From Judda, it stretches up into the continent, as far as the coast of Syria, and ends at Kolzum.

The sea at this place is divided by a slip of land, which God hath fixed as a line of separation between the two seas[17]. From Kolzum the sea stretches along the coast of the Barbarians, to the west coast, which is opposite to Yaman, and then along the coast of Ethiopia, from whence we have the leopard skins of Barbary[18], which are the best of all, and the most skilfully dressed; and lastly, along the coast of Zeilah, whence come excellent amber and tortoiseshell.

When the Siraff ships arrive in the Red Sea, they go no farther than Judda, whence their cargo is transported to Cairo, or Kahira by ships of Kolsum, the pilots of which are acquainted with the navigation of the upper end of this sea, which is full of rocks up to the water's edge; because, also, along the coast there are no kings[19], and scarcely any inhabitants; and because, every night ships are obliged to put into some place for safety, for fear of striking on the rocks, or must ride all night at anchor, sailing only in the day-time. This sea is likewise subject to very thick fogs, and to violent gales of wind, and is therefore of very dangerous navigation, and devoid of any safe or pleasant anchorage. It is not, like the seas of India and China, whose bottom is rich with pearls and ambergris; whose mountains are stored with gold, precious stones, and ivory; whose coasts produce ebony, redwood, aloes, camphor, nutmegs, cloves, sandal, and all other spices and aromatics; where parrots and peacocks are birds of the forest, and in which musk and civet are collected in abundance: so productive, in short, are these shores of articles of infinite variety, and inestimable value, that it were vain to endeavour to make any enumeration.

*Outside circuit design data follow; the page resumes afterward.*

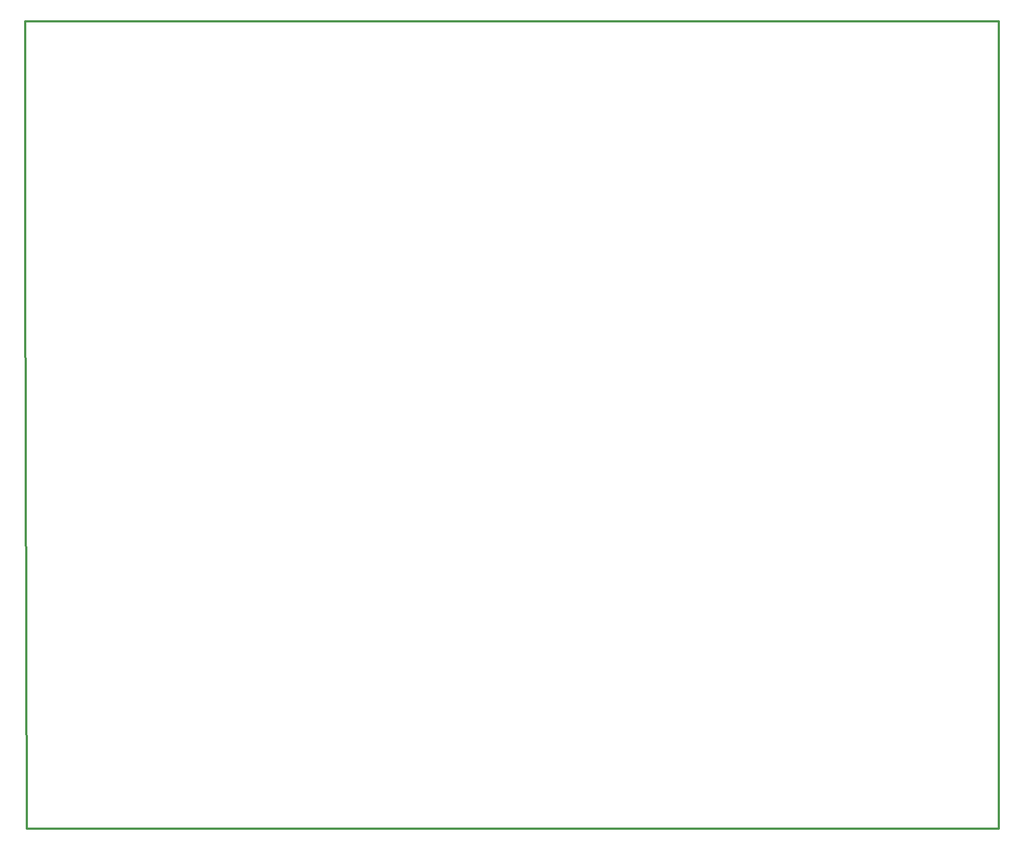
<source format=gbr>
G04 DesignSpark PCB Gerber Version 9.0 Build 5138 *
%FSLAX35Y35*%
%MOIN*%
%ADD105C,0.01200*%
X0Y0D02*
D02*
D105*
X1328Y600D02*
X593100D01*
Y492726*
X600*
Y345659*
X1328Y600*
X0Y0D02*
M02*

</source>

Ambergris is thrown upon this coast by the flux of the sea, but its origin is unknown. It is found on the coast of the Indies, but the best, which is of a bluish white, and in round lumps, is got upon the Barbarian coast: or on the confines of the land of the Negroes, towards Sihar and that neighbourhood. The inhabitants of that country have camels trained for the purpose, on which they ride along the shore in moonshine nights, and when the camels perceive a piece of amber, he bends his knees, on which the rider dismounts, and secures his prize. There is another kind which swims on the surface of the sea in great lumps, sometimes as big as the body of an ox, or somewhat less. When a certain fish, named Tal, of the whale tribe, sees these floating lumps, he swallows them, and is thereby killed; and when the people, who are accustomed to this fishery, see a whale floating on the surface, they know that this whale has swallowed ambergris, and going out in their boats, they dart their harpoons into its body, and tow it on shore, and split the animal down the back, to get out the ambergris.